Culture and Society

Do pirates have a code of conduct?
Answered by Discovery Channel
  • Discovery Channel

    Discovery Channel

  1. Although fictional pirates often have been portrayed as noble outlaws who follow a code of conduct, real pirates are typically less charming and romantic. In both the past and present, pirates have been murderers and thieves. Nevertheless, there have been groups of pirates who developed their own rules and laws. In previous eras, pirates sometimes chose their ship's captain democratically. However, their code of conduct was usually very strict, with severe penalties for transgressors:

    • Many pirate gangs enacted the death penalty for crimes such as stealing or sneaking women onto the ship.
    • Pirates also may have punished some transgressions with keelhauling, in which the offender would be tied up and dragged under the boat's keel. The victim often drowned. Even if he didn't drown, the ship's barnacles would rip the victim's clothing and skin.
    • Although common in fiction, the most famous pirate punishment -- "walking the plank" -- was apparently not a common practice among real-life pirates.

    Modern pirates may not have such codes or there may be isolated instances that resemble romanticized notions of pirates as crusaders. Pirates off the coast of Somalia in eastern Africa have gained international attention for their sometimes brutal taking of merchant ships and even private yachts. In February 2011, 14 men hijacked the yacht Quest and killed the owners -- a couple from California and two friends of theirs from Seattle.  The pirates apparently had intended to bring the Americans back to Somalia and hold them for ransom but U.S. military ships began following the yacht and the pirates said in court documents that they refused the Navy's offer of exchanging the yacht for the hostages onboard. The pirates felt they could make more money with a ransom. When rockets were fired at the yacht, shooting erupted and killed the hostages. Some of the pirates claimed that they tried to stop the killing; three of the men were on trial for the American's deaths in Norfolk, Va., in July 2011 [source: New York Times].

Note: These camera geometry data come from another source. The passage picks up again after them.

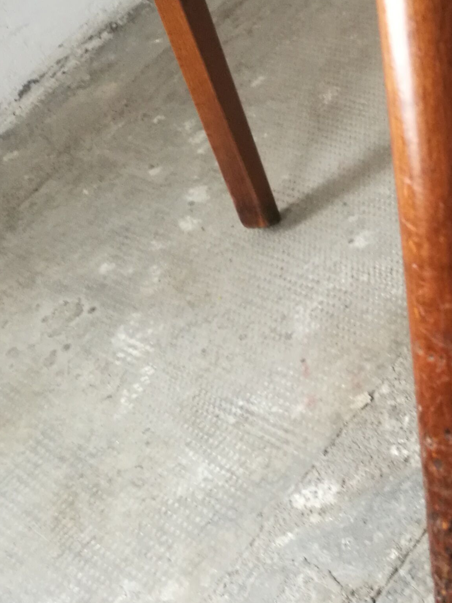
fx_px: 1219
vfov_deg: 27.7
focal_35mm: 70
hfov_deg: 19.7
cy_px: 218
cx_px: 551
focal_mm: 4.5
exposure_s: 1/50
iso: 200
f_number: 2.2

    The yacht hijacking and other events ramped up U.S. military and international actions against Somali pirates. There are deeper problems in Somalia, however, some of which may be adding to the piracy and serving as a sort of "justification" for some of the pirates. When the piracy began, many offenders said they were only responding to foreign invasion of their seas and fishing reserves; initial pirate targets were foreign fishing vessels. Soon they became commercial shipping vessels. With ransoms rising from an average of $150,000 to nearly $13.5 million for a ship and crew in 2011, it is difficult to know what will happen next with pirates from a country plagued by famine and unrest [source: May].